Document section:
________________
(Source: Lawyer)

With investment from overseas and companies returning to Ireland,
there are signs of growth that are surprising everyone. By Tom
Phillips and Margaret Taylor
Never far from controversy and often on the front foot, the Irish
government has attracted much criticism among the public for its
handling of the recession.
First there was Europe-wide condemnation when, immediately after
the crash, the Irish finance Minister Brian Lenihan struck out on
his own with guarantees to save the country's banks.
Then there was the creation of the National Asset Management
Agency (Nama), which bought between e80m and e90m (pound 72.80m-
pound 81.93m) worth of development and building loans off the banks'
books using taxpayer's money. The plan was to buy the loans at a
discount, somewhere between what they were worth at the peak of the
property boom compared with their long-term economic value - an
undetermined figure known as the 'haircut'.
These loans will then be redistributed back into the market
allowing the banks to start lending again. That, or the taxpayer
will be crippled under the weight of the debt for decades to come,
according to who you listen to.
________________
Requirement A:
List every person named in the article on Ireland's recession.
Requirement B:
From the article on Ireland's recession, copy the part that begins with the words containing "These loans will" and ends with "you listen to.".
________________
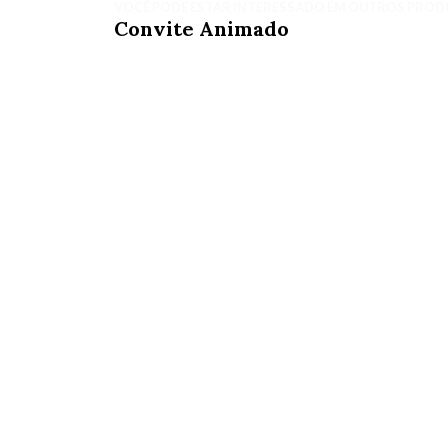
VOCÊ PODE ESTAR INTERESSADO EM OUTROS PROD
Convite Animado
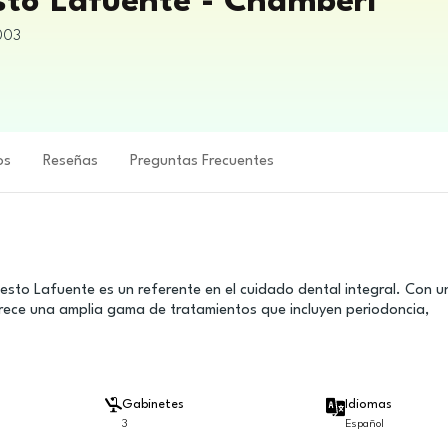
sto Lafuente - Chamberí
003
os
Reseñas
Preguntas Frecuentes
esto Lafuente es un referente en el cuidado dental integral. Con u
frece una amplia gama de tratamientos que incluyen periodoncia,
Gabinetes
Idiomas
3
Español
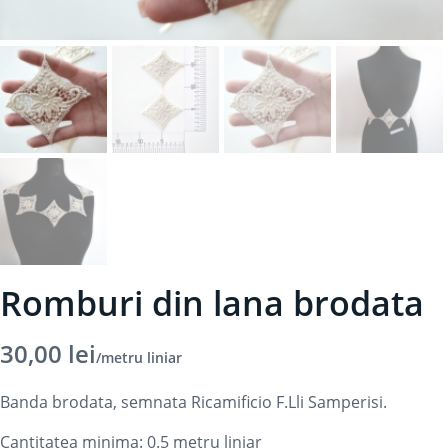
Romburi din lana brodata
30,00
lei
/metru liniar
Banda brodata, semnata Ricamificio F.Lli Samperisi.
Cantitatea minima: 0.5
metru liniar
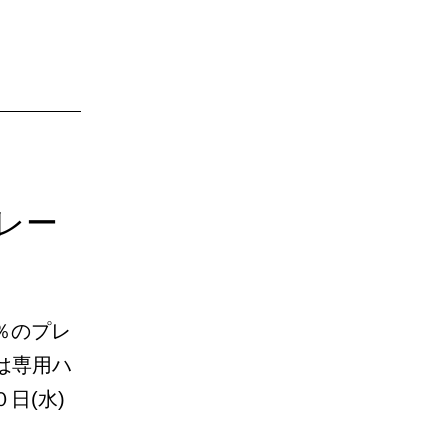
レー
％のプレ
は専用ハ
日(水)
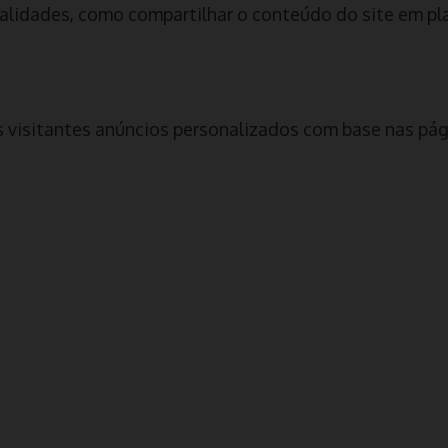
nalidades, como compartilhar o conteúdo do site em pl
visitantes anúncios personalizados com base nas págin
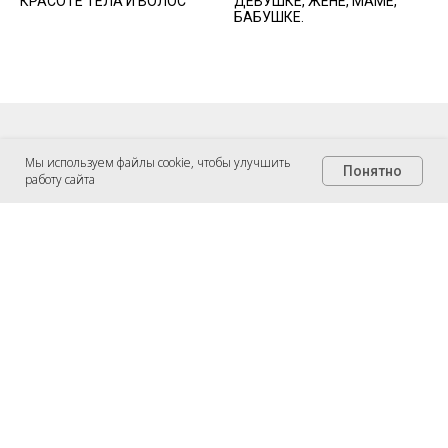
КРАСОТЕ ТЕЛА И ВОЛОС
ДЕВУШКЕ, ЖЕНЕ, МАМЕ,
БАБУШКЕ.
Подписывайтесь на нас в соц сетях
Мы используем файлы cookie, чтобы улучшить
Понятно
работу сайта
Вопросы по сотрудничеству :
E-mail: beautyjoy@mail.ru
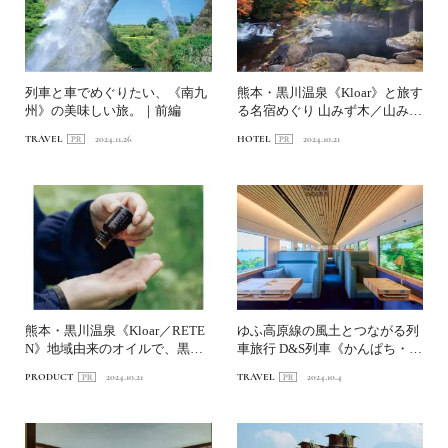
列車と車でめぐりたい、《南九
熊本・黒川温泉《Kloar》と旅す
州》の美味しい旅。｜前編
る名宿めぐり 山みず木／山みず
木別邸 深山山荘...
TRAVEL
2024.11.26
HOTEL
2024.10.21
熊本・黒川温泉《Kloar／RETE
ゆふ高原線の風土とつながる列
N》地域由来のオイルで、黒川
車旅行 D&S列車《かんぱち・い
温泉郷を全身で堪...
ちろく》でゆく九州旅...
PRODUCT
2024.10.21
TRAVEL
2024.10.4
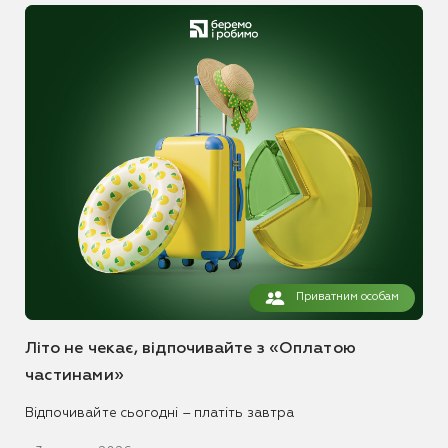
Приватним особам
Літо не чекає, відпочивайте з «Оплатою
частинами»
Відпочивайте сьогодні – платіть завтра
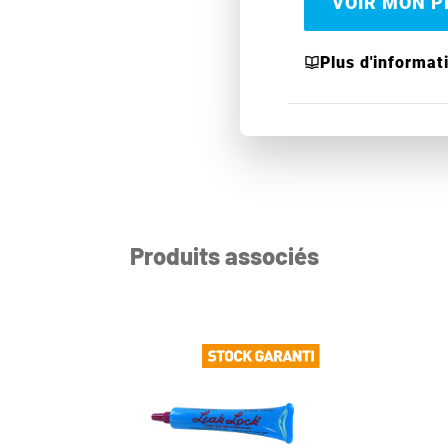
VOIR MON PR
Plus d'informat
Produits associés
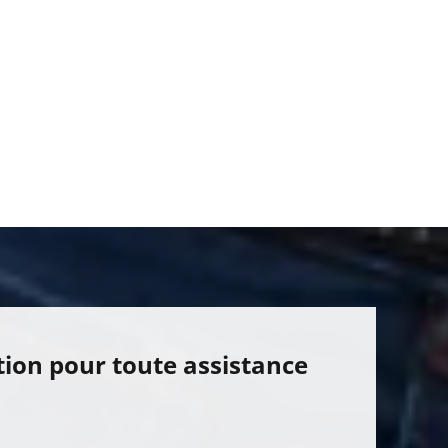
tion pour toute assistance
________________
Written answer A:
Tom Phillips
Margaret Taylor
Brian Lenihan

Written answer B:
These loans will then be redistributed back into the market
allowing the banks to start lending again. That, or the taxpayer
will be crippled under the weight of the debt for decades to come,
according to who you listen to.